Jalisco, que a finales de octubre de 2025 sumaba 122 casos confirmados, lamentó la pérdida de una bebé de 11 meses de edad, quien falleció en Arandas. Esta menor, proveniente de una familia de jornaleros, no había sido vacunada y llegó al hospital en un estado de gravedad y desnutrición. El Secretario de Salud de Jalisco, Héctor Raúl Pérez Gómez, indicó que el 95.1% de los casos confirmados en la entidad no contaban con el esquema de vacunación o lo tenían incompleto.
La Vacuna: Nuestro Escudo Comunitario
Frente a esta amenaza, la vacuna SRP (sarampión, rubéola, parotiditis) es la herramienta más efectiva y segura para el control y prevención. La primera dosis de la SRP ofrece una protección del 93%, y la segunda dosis aumenta la protección al 97%.

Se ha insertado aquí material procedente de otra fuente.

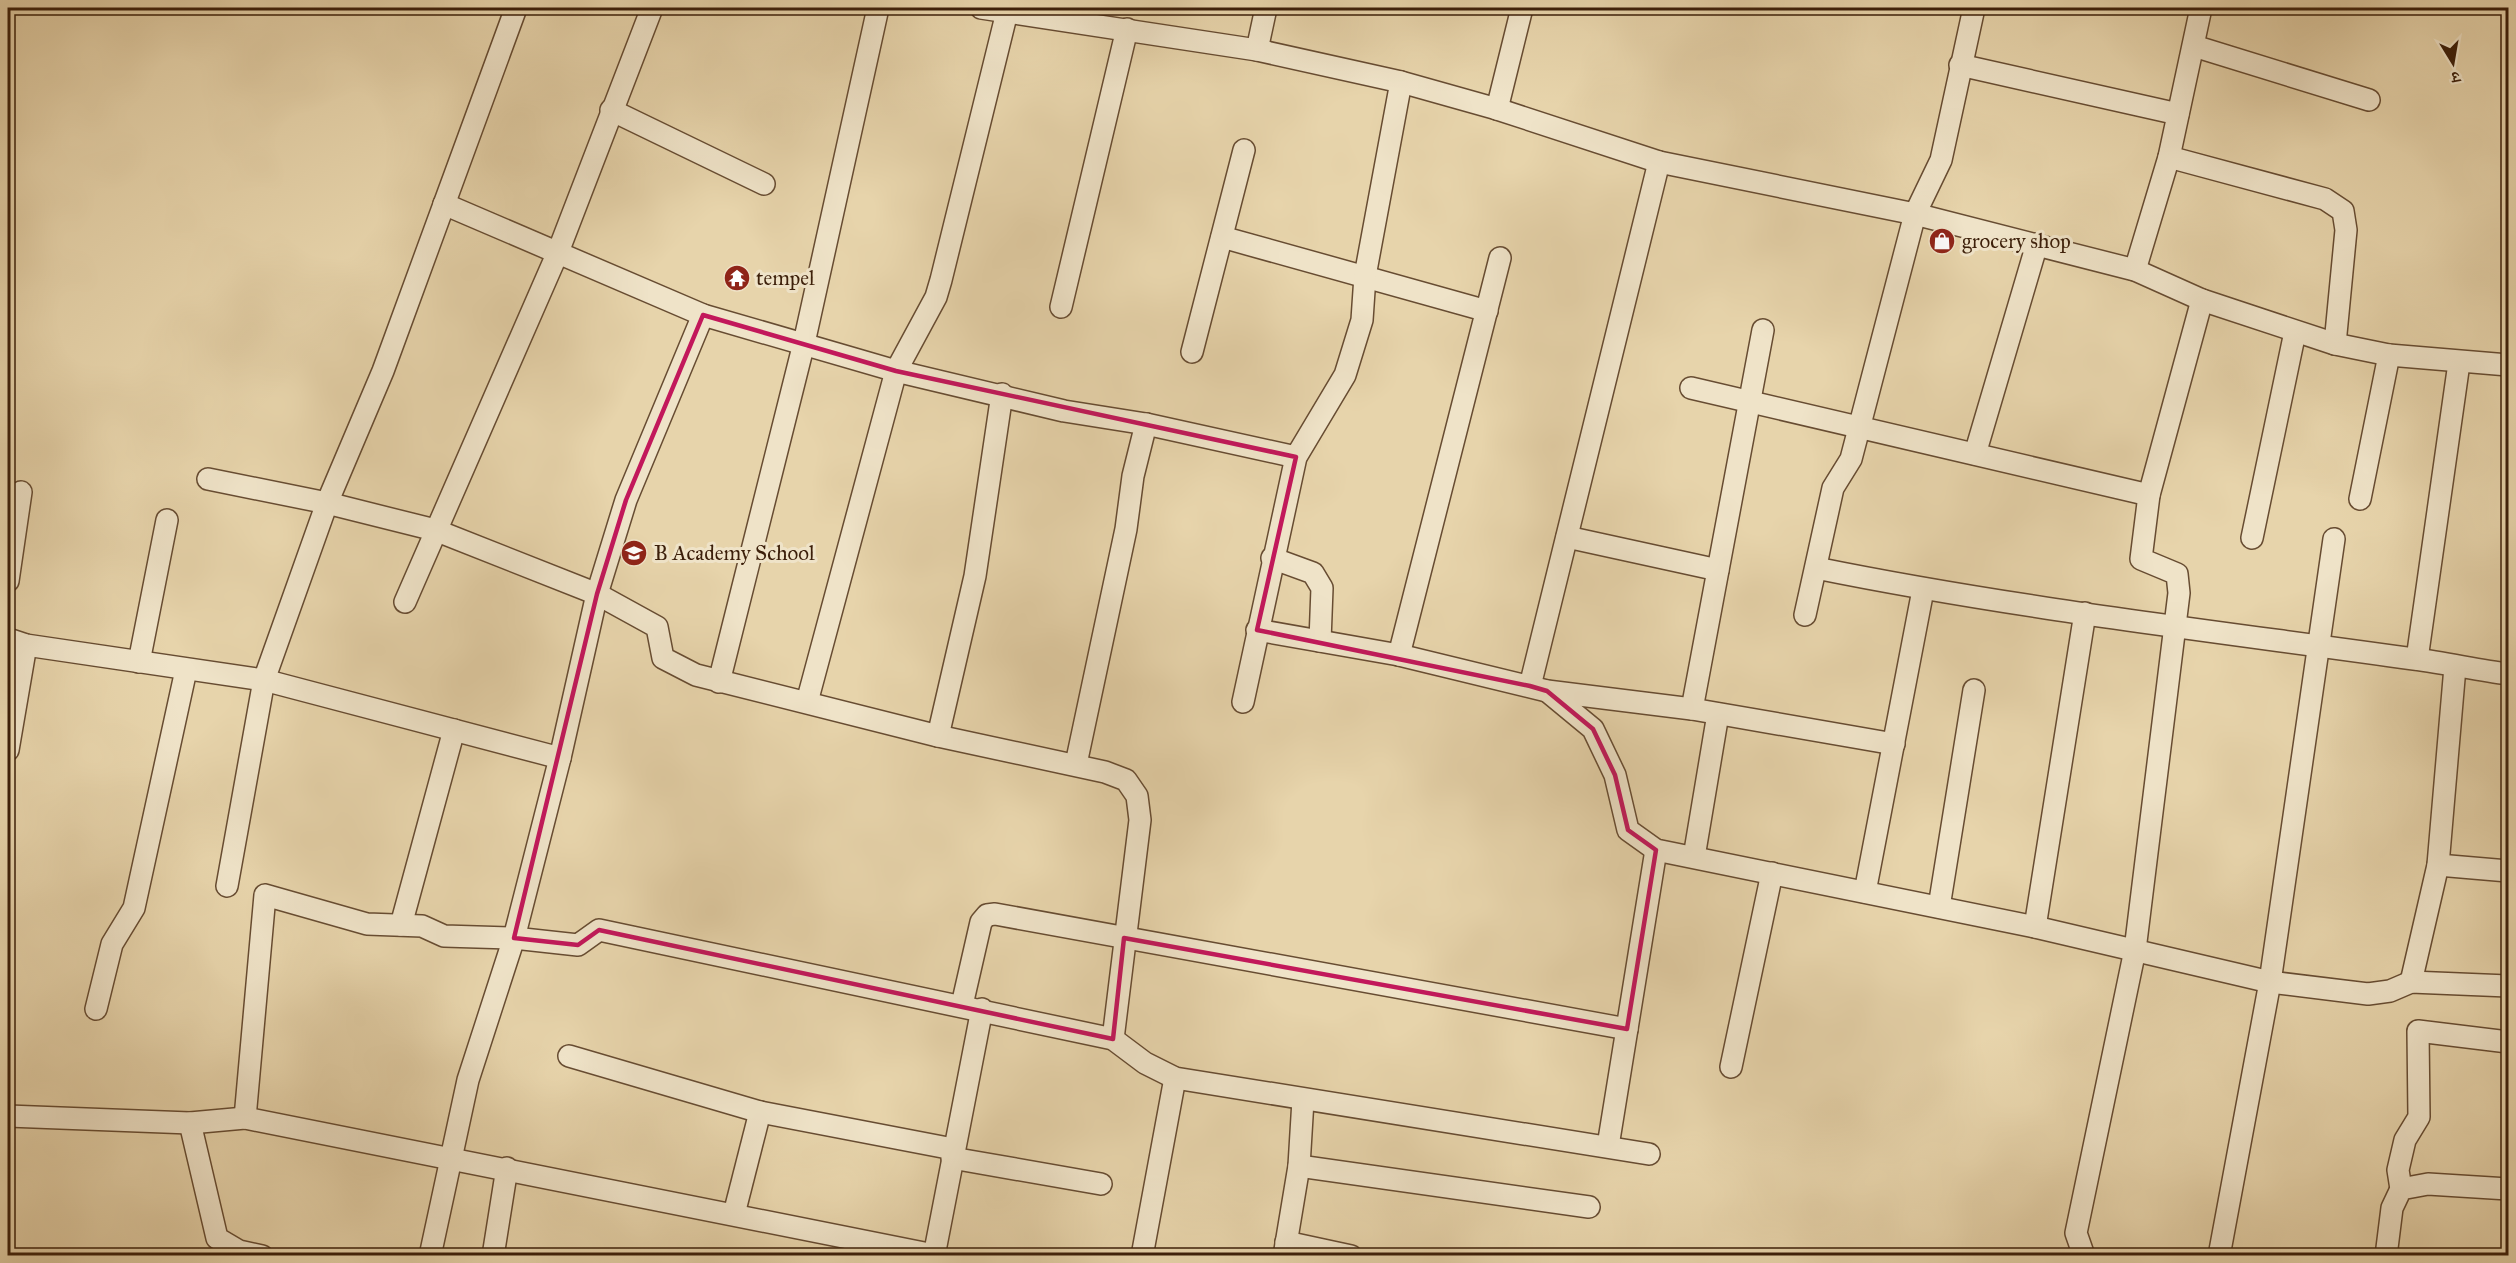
<svg xmlns="http://www.w3.org/2000/svg" width="2516" height="1263" viewBox="0 0 2516 1263" font-family="'IM FELL Great Primer','Noto Serif Devanagari',serif">
<style>
.lines{fill:none;stroke-linecap:round;stroke-linejoin:round}
.minor-casing{stroke:#674c32;stroke-width:24}
.minor{stroke:#efe3c8;stroke-width:21}
.marked{fill:none;stroke:#c2185b;stroke-width:4.5;stroke-linejoin:round}
.labels{text-anchor:middle;dominant-baseline:central;stroke-width:6;stroke-linejoin:round;paint-order:stroke}
.poi-label{font-size:21px;fill:#3c1f0a;stroke:#efe3c8;text-anchor:start}
</style>
<rect width="100%" height="100%" fill="#e7d4ab"/>
<filter id="stains"><feTurbulence type="fractalNoise" baseFrequency=".00333" numOctaves="4"/><feColorMatrix values="0 0 0 0 .2 0 0 0 0 .09 0 0 0 0 .02 0 0 0 .5 -.17"/></filter>
<radialGradient id="worn" r=".72"><stop offset=".6" stop-color="#630" stop-opacity="0"/><stop offset="1" stop-color="#630" stop-opacity=".3"/></radialGradient>
<g class="lines">
<defs>
<g id="minor">
<polyline points="981,8 1257,50 1401,82 1497,109 1659,162 1915,214 2135,270 2202,300 2335,344 2389,355 2508,365"/>
<polyline points="2194,46 2369,100"/>
<polyline points="1257,50 1266,8"/>
<polyline points="1960,65 2178,114"/>
<polyline points="1497,109 1522,8"/>
<polyline points="611,110 764,184"/>
<polyline points="2169,157 2325,199 2343,211 2346,230 2335,344"/>
<polyline points="444,204 703,315 896,371 1064,411 1146,424 1296,457"/>
<polyline points="1222,237 1487,311"/>
<polyline points="2135,270 2169,157 2201,8"/>
<polyline points="1061,307 1127,29"/>
<polyline points="1192,352 1244,150"/>
<polyline points="1691,388 2149,495"/>
<polyline points="1975,454 2037,244"/>
<polyline points="208,479 327,503 435,530 597,594 657,627 663,658 696,675 938,736 1105,772 1126,780 1137,796 1140,820 1113,1039"/>
<polyline points="2360,499 2389,355"/>
<polyline points="1567,537 1718,570"/>
<polyline points="2252,538 2295,332"/>
<polyline points="1272,558 1313,573 1322,588 1320,641"/>
<path d="M1816,568C2013,608 2214,631 2414,659C2446,663 2477,670 2508,674"/>
<polyline points="8,581 21,492"/>
<polyline points="405,602 558,252 652,8"/>
<polyline points="1805,615 1833,488 1851,459 1915,214 1941,160 1974,8"/>
<polyline points="1257,630 1399,655 1547,691 1692,709 1894,744"/>
<polyline points="8,639 26,645 264,680 560,758"/>
<polyline points="1399,655 1500,258"/>
<polyline points="2417,659 2459,363"/>
<polyline points="139,662 167,520"/>
<polyline points="719,682 804,343 878,8"/>
<polyline points="1530,686 1659,162"/>
<polyline points="1547,691 1593,729 1615,775 1628,830 1656,850 2035,927 2270,982 2368,994 2390,991 2411,982 2508,986"/>
<polyline points="807,702 896,371 936,297 941,280 1007,12"/>
<polyline points="1243,702 1296,457 1345,375 1362,320 1365,276 1401,82"/>
<polyline points="1692,709 1763,330"/>
<polyline points="938,736 975,576 1002,394"/>
<polyline points="8,750 26,645"/>
<polyline points="1076,764 1126,529 1133,476 1146,424"/>
<polyline points="1694,857 1718,714"/>
<polyline points="2438,865 2508,871"/>
<polyline points="227,886 264,680 327,503 383,371 516,8"/>
<polyline points="1865,892 1923,590"/>
<polyline points="1939,907 1974,690"/>
<polyline points="401,925 454,730"/>
<polyline points="2035,927 2085,613"/>
<polyline points="2411,982 2438,865 2455,667"/>
<polyline points="962,1005 981,922 987,915 995,914 1627,1029"/>
<polyline points="96,1009 112,944 134,908 186,670"/>
<polyline points="569,1056 760,1112 953,1149"/>
<polyline points="1731,1067 1772,873"/>
<polyline points="8,1116 190,1123 245,1118 934,1255"/>
<polyline points="245,1118 265,895 367,924 422,926 444,936 514,938 578,945 599,930 1113,1039 1145,1063 1175,1078 1649,1154"/>
<polyline points="190,1123 217,1238 239,1251 262,1256"/>
<polyline points="1608,1146 1656,850"/>
<polyline points="952,1158 1101,1184"/>
<polyline points="1299,1166 1589,1207"/>
<polyline points="2401,1189 2398,1170 2405,1140 2419,1117 2418,1031 2508,1042"/>
<polyline points="734,1214 760,1112"/>
<polyline points="1286,1242 1351,1256"/>
<polyline points="430,1256 468,1080 514,938 560,758 597,594 626,500 703,315"/>
<polyline points="493,1256 507,1168"/>
<polyline points="934,1256 982,1009"/>
<polyline points="1142,1256 1175,1078"/>
<polyline points="1284,1256 1299,1166 1303,1100"/>
<polyline points="2084,1256 2076,1233 2135,950 2179,593 2177,574 2141,559 2149,495 2202,300"/>
<polyline points="2219,1256 2270,982 2334,539"/>
<polyline points="2386,1256 2392,1208 2401,1189 2428,1184 2508,1189"/>
</g>
</defs>
<use href="#minor" class="minor-casing"/>
<use href="#minor" class="minor"/>
</g>
<path class="marked" d="M703,315L896,371L1296,457L1257,630L1530,686L1547,691L1593,729L1615,775L1628,830L1656,850L1627,1029L1124,938L1113,1039L599,930L578,945L514,938L597,594L626,500Z"/>
<defs>
<symbol id="shop-disc" viewBox="-11 -11 22 22"><circle r="9.5" fill="#8f2418" stroke="#efe3c8"/><path d="M-5-2.5h2.3a2.7 3.5 0 0 1 5.4 0H5L5.5 6h-11ZM-1.5-2.5h3a1.5 2.3 0 0 0-3 0Z" fill="#fff"/></symbol>
<symbol id="temple-disc" viewBox="-11 -11 22 22"><circle r="9.5" fill="#8f2418" stroke="#efe3c8"/><path d="M0-6L5-2H3V0L6.5 2.5H4V6H1.5V3h-3V6H-4V2.5H-6.5L-3 0V-2H-5Z" fill="#fff"/></symbol>
<symbol id="school-disc" viewBox="-11 -11 22 22"><circle r="9.5" fill="#8f2418" stroke="#efe3c8"/><path d="M0-5L7-2L0 1L-7-2ZM-4 1L0 2.5L4 1V4Q0 6-4 4Z" fill="#fff"/></symbol>
</defs>
<g fill-rule="evenodd">
<use href="#shop-disc" x="1927" y="226" width="30" height="30"/>
<use href="#temple-disc" x="722" y="263" width="30" height="30"/>
<use href="#school-disc" x="619" y="538" width="30" height="30"/>
</g>
<g class="labels">
<g class="poi-label">
<text x="1962" y="241">grocery shop</text>
<text x="756" y="278">tempel</text>
<text x="654" y="553">B Academy School</text>
</g>
</g>
<rect width="2516" height="1263" fill="none" stroke="#e7d4ab" stroke-width="30"/>
<rect x="9" y="9" width="2498" height="1245" fill="none" stroke="#3c1f0a" stroke-width="3"/>
<rect x="15" y="15" width="2486" height="1233" fill="none" stroke="#3c1f0a" stroke-width="1.5"/>
<g transform="translate(2453 63) rotate(169)" stroke="#efe3c8" stroke-width="4.5" paint-order="stroke">
<path d="M0-4.5L10 22L0 15L-10 22Z" fill="#3c1f0a"/>
<text y="-9" font-size="16" font-weight="bold" text-anchor="middle" fill="#3c1f0a">उ</text>
</g>
<rect width="100%" height="100%" filter="url(#stains)"/>
<rect width="100%" height="100%" fill="url(#worn)"/>
</svg>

En México, el esquema de inmunización recomienda la primera dosis a los 12 meses de edad y la segunda dosis a los 6 años. Sin embargo, ante un brote, las autoridades recomiendan la aplicación de una “dosis cero” para lactantes de 6 a 11 meses, seguida de las dosis de esquema a los 12 y 18 meses.

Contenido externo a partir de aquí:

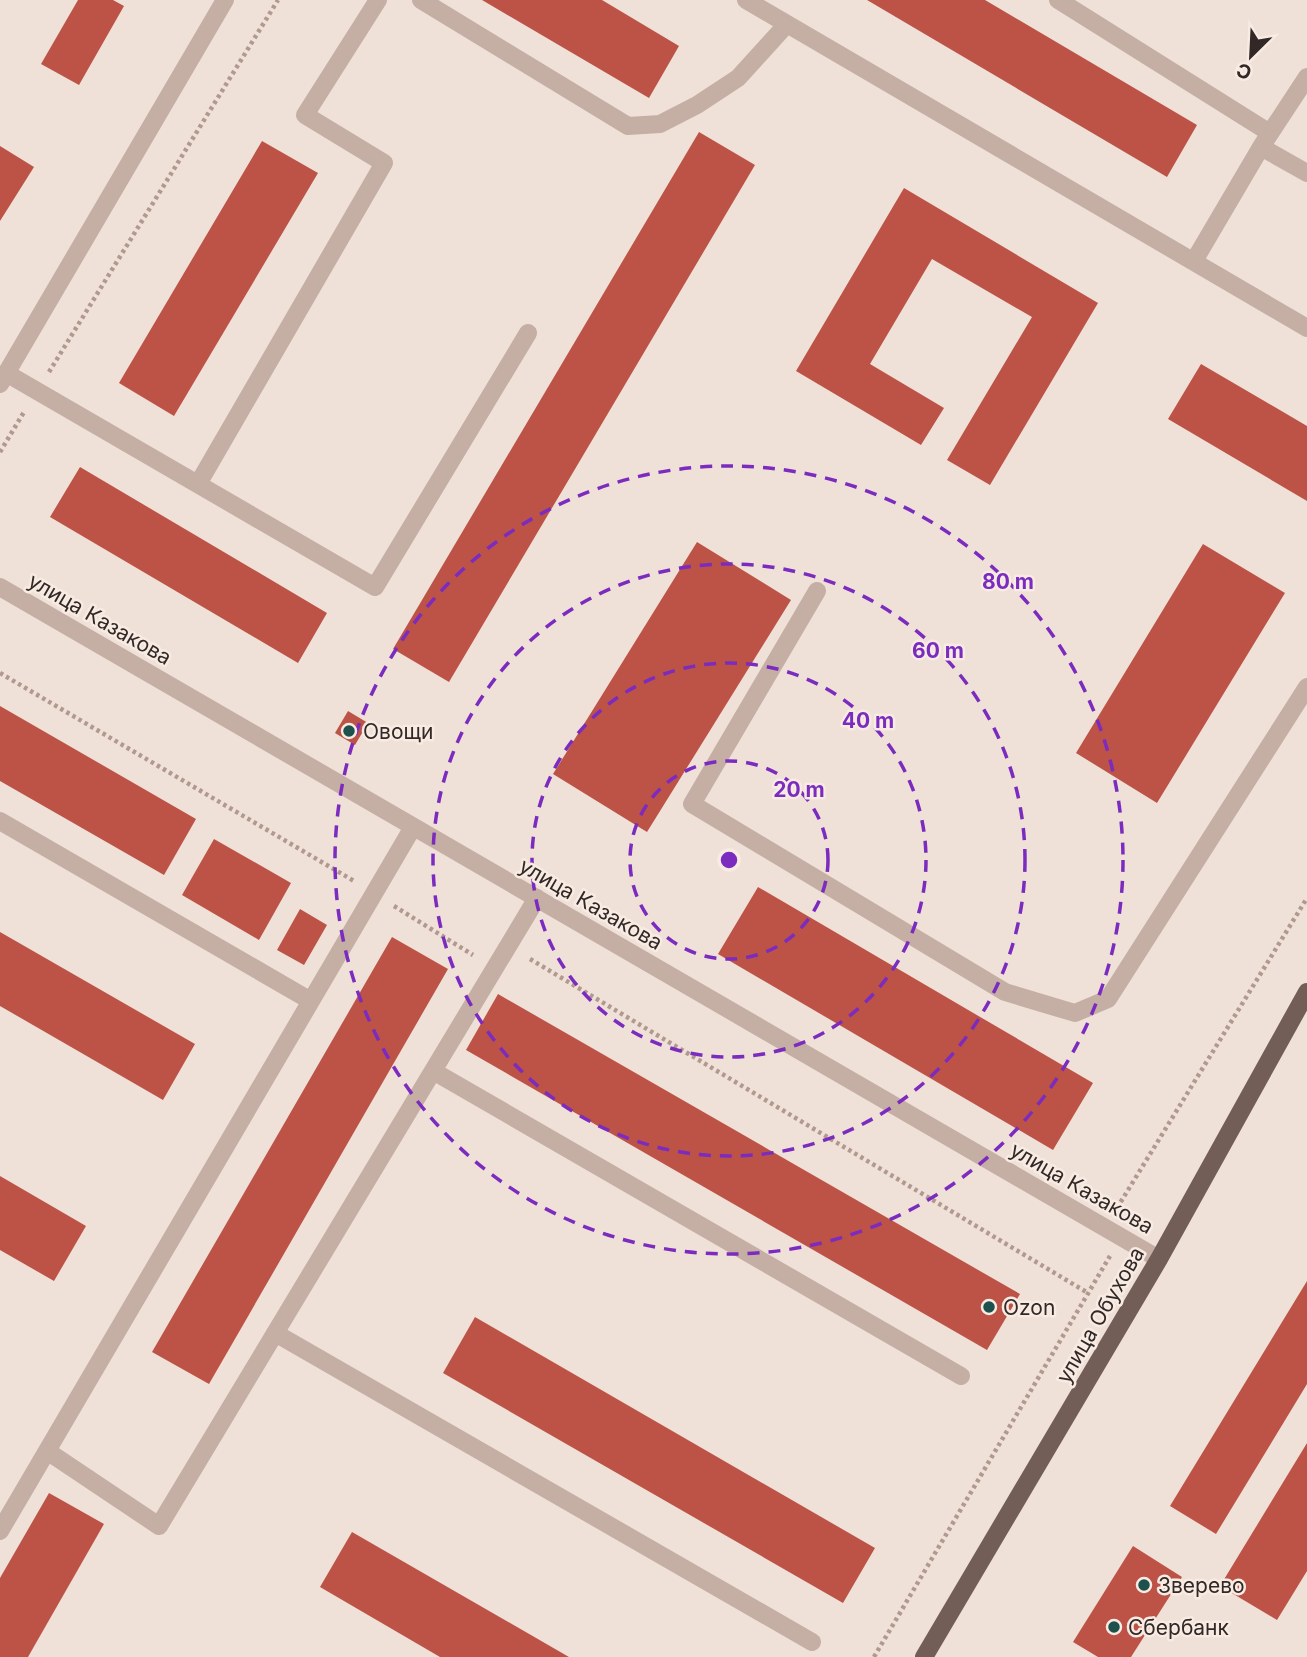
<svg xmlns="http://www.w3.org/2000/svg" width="1307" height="1657" font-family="Inter,sans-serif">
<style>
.building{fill:#bd5347}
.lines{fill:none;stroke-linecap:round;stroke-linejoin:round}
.path{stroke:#b1998f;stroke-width:4.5;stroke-dasharray:3.5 3.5;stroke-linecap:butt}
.minor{stroke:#c5afa5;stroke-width:18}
.major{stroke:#735d57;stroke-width:18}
.ring{fill:none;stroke:#7b2cbf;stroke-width:3.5;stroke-dasharray:12 9}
.poi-dot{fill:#1e504c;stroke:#f7ebe3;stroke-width:2.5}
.labels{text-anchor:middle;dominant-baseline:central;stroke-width:5;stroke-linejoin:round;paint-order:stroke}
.street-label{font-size:21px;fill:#322825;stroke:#f7ebe3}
.poi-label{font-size:21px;fill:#322825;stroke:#f7ebe3;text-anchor:start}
.centre{fill:#7b2cbf;stroke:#f7ebe3;stroke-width:3.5}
.ring-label{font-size:21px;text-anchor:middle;font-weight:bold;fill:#7b2cbf;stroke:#f7ebe3;stroke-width:5;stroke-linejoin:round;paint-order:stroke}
</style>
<rect width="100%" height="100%" fill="#efe1d7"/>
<path class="building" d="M 78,0 L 113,0 L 124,6 L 79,85 L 41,64 Z
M 482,0 L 602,0 L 679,46 L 649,98 Z
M 867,0 L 985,0 L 1197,125 L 1167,177 Z
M 699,132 L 755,165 L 449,682 L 393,649 Z
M 262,141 L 318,173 L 174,416 L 119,383 Z
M 0,146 L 34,167 L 0,221 Z
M 904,188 L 1098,303 L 990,485 L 947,460 L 1032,317 L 932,259 L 870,364 L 944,408 L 921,445 L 796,371 Z
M 1201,364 L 1307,426 L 1307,501 L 1168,419 Z
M 80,467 L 327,613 L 298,663 L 50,517 Z
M 697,542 L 791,600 L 647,832 L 553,774 Z
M 1203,544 L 1285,593 L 1157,803 L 1076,753 Z
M 0,706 L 196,819 L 164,875 L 0,781 Z
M 348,711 L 368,723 L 355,745 L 335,733 Z
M 214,839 L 291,883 L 259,940 L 182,895 Z
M 758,887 L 1093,1083 L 1053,1150 L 718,954 Z
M 300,909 L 327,925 L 304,965 L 277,950 Z
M 0,932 L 195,1044 L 163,1100 L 0,1006 Z
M 392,937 L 448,969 L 209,1384 L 152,1352 Z
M 498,994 L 1020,1294 L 987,1350 L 466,1050 Z
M 0,1176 L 86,1226 L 54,1281 L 0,1250 Z
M 1307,1281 L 1307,1384 L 1216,1534 L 1170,1506 Z
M 475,1317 L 875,1548 L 843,1603 L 443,1373 Z
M 1307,1443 L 1307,1571 L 1277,1620 L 1220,1586 Z
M 49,1493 L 104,1524 L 28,1657 L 0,1657 L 0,1578 Z
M 352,1532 L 569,1657 L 440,1657 L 320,1587 Z
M 1133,1546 L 1182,1577 L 1131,1657 L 1098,1657 L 1073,1642 Z"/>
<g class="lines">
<path class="path" d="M 49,372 L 278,0
M 0,452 L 24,412
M 0,673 L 354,881
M 394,906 L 473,955
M 530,959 L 1088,1293
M 1117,1208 L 1307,898
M 874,1657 L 1110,1256"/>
<path class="minor" d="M 421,0 L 628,126 L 660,124 L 697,105 L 738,78 L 787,24
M 746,0 L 1307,328
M 1058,0 L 1270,133
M 1261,147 L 1307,173
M 1194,261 L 1261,147 L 1307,77
M 6,373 L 375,587 L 528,333
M 0,384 L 225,0
M 198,484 L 384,163 L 305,115 L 378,0
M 0,587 L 1159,1259
M 817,591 L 692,804 L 1005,992 L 1075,1013 L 1108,999 L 1307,687
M 0,821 L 311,1001
M 433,1071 L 961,1376
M 275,1333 L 812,1642
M 47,1451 L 159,1526 L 537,898
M 0,1531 L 413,827"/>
<path class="major" d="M 924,1657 L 1159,1259 L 1307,992"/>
</g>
<g class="ring">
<circle cx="729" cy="860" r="99"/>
<circle cx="729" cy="860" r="197"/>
<circle cx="729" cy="860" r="296"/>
<circle cx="729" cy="860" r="394"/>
</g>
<g class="poi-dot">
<circle cx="349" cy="731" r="7"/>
<circle cx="989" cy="1307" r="7"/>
<circle cx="1144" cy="1585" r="7"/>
<circle cx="1114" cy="1627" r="7"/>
</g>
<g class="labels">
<g class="street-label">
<text transform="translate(100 619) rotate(30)">улица Казакова</text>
<text transform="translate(591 904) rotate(30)">улица Казакова</text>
<text transform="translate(1082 1188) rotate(30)">улица Казакова</text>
<text transform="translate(1100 1315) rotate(-60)">улица Обухова</text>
</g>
<g class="poi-label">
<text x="363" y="731">Овощи</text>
<text x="1003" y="1307">Ozon</text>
<text x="1158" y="1585">Зверево</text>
<text x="1128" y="1627">Сбербанк</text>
</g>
</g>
<circle cx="729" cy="860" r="10" class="centre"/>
<g class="ring-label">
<text x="1008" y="589">80 m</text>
<text x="938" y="658">60 m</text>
<text x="868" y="728">40 m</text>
<text x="799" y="797">20 m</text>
</g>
<g transform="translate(1251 56) rotate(204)" stroke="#f7ebe3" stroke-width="5" paint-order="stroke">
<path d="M0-5L12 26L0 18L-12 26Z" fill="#322825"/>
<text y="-10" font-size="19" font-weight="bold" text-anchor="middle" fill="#322825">С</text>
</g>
</svg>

La Universidad de Guadalajara (UdeG) ha reforzado el llamado a la acción, señalando que las personas mayores de 40 o 50 años probablemente ya tienen inmunidad natural por haber padecido la enfermedad o por vacunación previa. Para el resto de la población susceptible, la recomendación es clara:
• Verificar la Cartilla Nacional de Salud (CNS): El antecedente verbal no se considera válido.
• Completar el esquema: Si solo tiene una dosis, debe aplicarse una segunda. Si no tiene ninguna dosis documentada, debe aplicarse las dos.
• Adultos Jóvenes: La vacuna SR (sarampión y rubéola) debe estar al día para adolescentes y adultos jóvenes que no han completado el esquema.
Respuesta Intensiva y Urgente
Ante el incremento de casos, el Gobierno de Jalisco ha puesto en marcha una campaña masiva de vacunación gratuita con módulos instalados en los 125 municipios, con el objetivo de aplicar al menos 1.2 millones de dosis para cortar la transmisión en menos de 60 días. La vacuna está disponible en los 580 centros de salud del Estado, así como en el IMSS y el ISSSTE, sin distinción de derechohabiencia.
La Secretaría de Educación, ante casos confirmados, ha implementado protocolos de suspensión temporal de clases en grupos afectados y ha impulsado la vacunación extensiva para garantizar que el esquema esté completo en todos los alumnos.
El sarampión, que se transmite por diseminación de aerosoles, requiere que la población tome medidas preventivas:
1. Vacunación: Mantener al día el esquema SRP/SR.
2. Aislamiento: No enviar a la escuela a niños con síntomas (fiebre o erupciones).
3. Higiene: Reforzar el lavado de manos y mantener los espacios bien ventilados, ya que el virus puede permanecer suspendido en el aire por hasta dos horas.
El brote que hoy enfrenta el país es una alerta directa: una enfermedad prevenible ha vuelto, y solo la acción colectiva, la vacunación y la vigilancia pueden detenerla. México logró la eliminación endémica del sarampión en 1996; es imperativo que la población actúe para evitar la pérdida de este logro histórico.